Profil
Le FNRS.news
Pour informer le public et lui permettre de mieux connaître ses chercheuses et chercheurs, le FNRS publie depuis 1990 un magazine trimestriel. Ce magazine a subi plusieurs transformations au fil des années. D'abord appelé "La Lettre du FNRS", il se transforme en "FNRSNEWS" en 2010 puis en "FNRS.news" en 2018. Le fnrs.news est largement diffusée, tant aux proches du FNRS (mandataires, membres des Commissions, etc.) qu'au grand public (particuliers, médias, écoles).
Le FNRS.NEWS 137 fera peau neuve. Nouveau look, nouveau format. Dès le mois de juin 2026 et à partir de ce numéro 137, la version digitale du magazine sera privilégiée. Cette évolution est motivée par des considérations budgétaires, des préoccupations environnementales ainsi que par l’évolution des habitudes de lecture et d’accès à l’information.

* * * * * * *

Consigne 1 = Reproduisez tout le passage du texte sur le magazine du FNRS, depuis « Le FNRS.NEWS 137 » jusqu'à « d’accès à l’information. ».
Consigne 2 = Citez, dans l'ordre chronologique, les noms successifs que le texte sur le magazine du FNRS donne à cette publication.
Consigne 3 = Rédigez la suite du texte sur le magazine du FNRS, à partir de sa dernière phrase.
Les données ne sont pas utiles pour cet exercice.

* * * * * * *

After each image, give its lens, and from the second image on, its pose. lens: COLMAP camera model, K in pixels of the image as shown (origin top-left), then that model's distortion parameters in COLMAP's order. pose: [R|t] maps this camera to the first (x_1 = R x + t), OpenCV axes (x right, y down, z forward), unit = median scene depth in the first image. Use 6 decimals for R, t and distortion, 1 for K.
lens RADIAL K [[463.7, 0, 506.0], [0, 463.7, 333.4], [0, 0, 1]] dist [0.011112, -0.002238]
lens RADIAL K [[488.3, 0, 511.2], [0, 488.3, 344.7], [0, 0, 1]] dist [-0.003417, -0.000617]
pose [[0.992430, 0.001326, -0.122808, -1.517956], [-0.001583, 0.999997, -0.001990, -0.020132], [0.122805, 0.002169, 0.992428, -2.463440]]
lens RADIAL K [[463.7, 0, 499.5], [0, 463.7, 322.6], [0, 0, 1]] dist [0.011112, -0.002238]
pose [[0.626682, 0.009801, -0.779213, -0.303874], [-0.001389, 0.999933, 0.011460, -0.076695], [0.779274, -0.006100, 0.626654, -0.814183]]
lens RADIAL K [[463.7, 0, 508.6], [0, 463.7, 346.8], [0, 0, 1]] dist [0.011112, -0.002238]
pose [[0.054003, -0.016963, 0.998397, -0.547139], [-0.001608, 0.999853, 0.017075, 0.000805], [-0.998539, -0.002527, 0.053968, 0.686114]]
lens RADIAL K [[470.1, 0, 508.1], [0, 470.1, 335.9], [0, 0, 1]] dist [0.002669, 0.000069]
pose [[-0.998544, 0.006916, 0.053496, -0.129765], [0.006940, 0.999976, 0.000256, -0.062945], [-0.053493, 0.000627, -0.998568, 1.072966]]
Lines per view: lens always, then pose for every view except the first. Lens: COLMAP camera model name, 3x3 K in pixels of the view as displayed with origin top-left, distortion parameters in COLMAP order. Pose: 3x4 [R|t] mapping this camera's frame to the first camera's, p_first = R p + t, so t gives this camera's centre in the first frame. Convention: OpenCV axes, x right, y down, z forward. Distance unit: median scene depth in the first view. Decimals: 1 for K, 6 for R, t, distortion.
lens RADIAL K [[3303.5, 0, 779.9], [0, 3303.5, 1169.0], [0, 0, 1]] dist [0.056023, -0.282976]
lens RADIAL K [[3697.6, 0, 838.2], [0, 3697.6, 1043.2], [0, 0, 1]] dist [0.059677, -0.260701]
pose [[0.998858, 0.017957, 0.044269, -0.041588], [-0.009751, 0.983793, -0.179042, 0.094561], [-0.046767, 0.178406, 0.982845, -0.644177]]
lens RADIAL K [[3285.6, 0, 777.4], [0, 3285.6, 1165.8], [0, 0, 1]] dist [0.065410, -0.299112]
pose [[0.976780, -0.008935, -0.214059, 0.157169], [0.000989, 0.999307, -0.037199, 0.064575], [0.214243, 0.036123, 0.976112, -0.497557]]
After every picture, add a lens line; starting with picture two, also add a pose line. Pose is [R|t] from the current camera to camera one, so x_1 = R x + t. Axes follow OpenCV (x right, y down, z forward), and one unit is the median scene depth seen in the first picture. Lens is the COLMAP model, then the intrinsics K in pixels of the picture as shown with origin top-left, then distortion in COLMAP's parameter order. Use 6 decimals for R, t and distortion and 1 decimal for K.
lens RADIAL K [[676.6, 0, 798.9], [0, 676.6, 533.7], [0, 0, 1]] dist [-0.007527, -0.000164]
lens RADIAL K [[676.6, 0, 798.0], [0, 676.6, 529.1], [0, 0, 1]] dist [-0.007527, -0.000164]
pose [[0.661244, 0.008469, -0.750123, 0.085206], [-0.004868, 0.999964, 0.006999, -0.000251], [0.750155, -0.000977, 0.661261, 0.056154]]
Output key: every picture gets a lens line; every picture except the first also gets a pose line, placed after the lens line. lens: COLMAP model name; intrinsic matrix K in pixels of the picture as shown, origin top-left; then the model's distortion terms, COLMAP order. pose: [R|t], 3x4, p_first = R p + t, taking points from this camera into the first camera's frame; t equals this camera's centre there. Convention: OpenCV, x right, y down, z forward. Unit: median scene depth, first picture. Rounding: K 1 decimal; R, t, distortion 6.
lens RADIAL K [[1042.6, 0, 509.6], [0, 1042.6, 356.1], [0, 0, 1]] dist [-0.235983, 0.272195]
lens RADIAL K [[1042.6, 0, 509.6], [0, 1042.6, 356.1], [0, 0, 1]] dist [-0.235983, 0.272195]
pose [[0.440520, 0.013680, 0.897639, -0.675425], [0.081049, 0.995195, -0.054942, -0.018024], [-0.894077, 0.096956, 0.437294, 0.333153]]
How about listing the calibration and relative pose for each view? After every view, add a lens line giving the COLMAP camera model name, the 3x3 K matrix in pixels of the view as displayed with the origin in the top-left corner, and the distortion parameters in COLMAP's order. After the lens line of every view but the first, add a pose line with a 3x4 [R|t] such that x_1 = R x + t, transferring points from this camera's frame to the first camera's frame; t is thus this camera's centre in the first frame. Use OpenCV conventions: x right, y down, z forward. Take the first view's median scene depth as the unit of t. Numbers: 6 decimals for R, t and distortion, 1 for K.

* * * * * * *

Corrigé 1 =
Le FNRS.NEWS 137 fera peau neuve. Nouveau look, nouveau format. Dès le mois de juin 2026 et à partir de ce numéro 137, la version digitale du magazine sera privilégiée. Cette évolution est motivée par des considérations budgétaires, des préoccupations environnementales ainsi que par l’évolution des habitudes de lecture et d’accès à l’information.

Corrigé 2 = La Lettre du FNRS, FNRSNEWS, FNRS.news

Corrigé 3 =
Février 2026, FNRS.news n°136
Explorer l'humain et la sociétéLe dossier de ce FNRS.NEWS 136 est consacré aux méthodes et à la rigueur des sciences humaines et sociales : pour décrypter, observer, analyser et comprendre nos comportements, les mécanismes de pouvoir, ou bien encore les évolutions culturelles, politiques ou juridiques, les chercheuses et chercheurs en sciences humaines et sociales mobilisent des méthodes extrêmement rigoureuses, mais parfois méconnues ou insoupçonnées. Nous avons donc choisi de leur donner la parole.
- Vous retrouverez aussi l'édito de Véronique Halloin, Secrétaire générale du FNRS, ainsi que nos rubriques habituelles, comme les dernières découvertes de nos chercheuses et chercheurs et l'actualité du FNRS.
- La « Prise de vue » de ce numéro est celle d’ Etienne Klein, Directeur de recherche au CEA. Il se confie sur sa carrière de chercheur, sur la recherche en général, ainsi que sur la communication et la vulgarisation scientifiques.
- Les pages Académie donnent la parole à Laurence Bouquiaux, Professeure ordinaire au Département de philosophie de l'ULiège et Membre de la Classe des Lettres et des Sciences morales et politiques de l’Académie royale de Belgique. Elle revient sur « certains aspects du fossé qui se creuse ces dernières années entre la science et le public ».